§ **Data supplied**:
----------

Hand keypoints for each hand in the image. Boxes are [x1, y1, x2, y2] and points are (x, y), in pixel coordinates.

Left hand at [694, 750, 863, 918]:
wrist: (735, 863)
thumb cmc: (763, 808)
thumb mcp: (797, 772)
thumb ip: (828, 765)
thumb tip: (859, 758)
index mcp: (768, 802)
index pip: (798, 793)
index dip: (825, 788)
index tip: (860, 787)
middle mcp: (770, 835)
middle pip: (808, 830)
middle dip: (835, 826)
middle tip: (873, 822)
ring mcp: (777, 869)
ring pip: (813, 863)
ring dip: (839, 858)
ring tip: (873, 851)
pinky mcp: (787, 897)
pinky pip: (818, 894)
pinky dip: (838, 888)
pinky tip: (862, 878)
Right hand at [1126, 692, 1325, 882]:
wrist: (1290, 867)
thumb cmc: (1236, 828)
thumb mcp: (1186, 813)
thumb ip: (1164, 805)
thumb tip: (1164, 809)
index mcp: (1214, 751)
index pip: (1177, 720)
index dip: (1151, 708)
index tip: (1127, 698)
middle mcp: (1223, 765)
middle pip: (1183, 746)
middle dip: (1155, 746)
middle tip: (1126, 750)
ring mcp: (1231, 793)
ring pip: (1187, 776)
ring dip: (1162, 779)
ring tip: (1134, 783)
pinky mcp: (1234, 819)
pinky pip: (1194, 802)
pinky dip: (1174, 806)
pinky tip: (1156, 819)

----------

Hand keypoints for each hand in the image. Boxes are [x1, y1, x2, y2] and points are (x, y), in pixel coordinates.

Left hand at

----------

§ **What to do**:
Considering only the material above, set down every line from the one with "index pip: (798, 793)" to the one with "pinky pip: (1194, 802)", inclusive, exactly as written.

§ **Exercise answer**:
index pip: (798, 793)
index dip: (825, 788)
index tip: (860, 787)
middle mcp: (770, 835)
middle pip: (808, 830)
middle dip: (835, 826)
middle tip: (873, 822)
ring mcp: (777, 869)
ring pip: (813, 863)
ring dip: (839, 858)
ring tip: (873, 851)
pinky mcp: (787, 897)
pinky pip: (818, 894)
pinky dip: (838, 888)
pinky tip: (862, 878)
Right hand at [1126, 692, 1325, 882]:
wrist: (1290, 867)
thumb cmc: (1236, 828)
thumb mcp: (1186, 813)
thumb ip: (1164, 805)
thumb tip: (1164, 809)
index mcp: (1214, 751)
index pip: (1177, 720)
index dip: (1151, 708)
index tip: (1127, 698)
middle mcp: (1223, 765)
middle pip: (1183, 746)
middle dip: (1155, 746)
middle tip: (1126, 750)
ring mcp: (1231, 793)
ring pip: (1187, 776)
ring dip: (1162, 779)
ring tip: (1134, 783)
pinky mcp: (1234, 819)
pinky pip: (1194, 802)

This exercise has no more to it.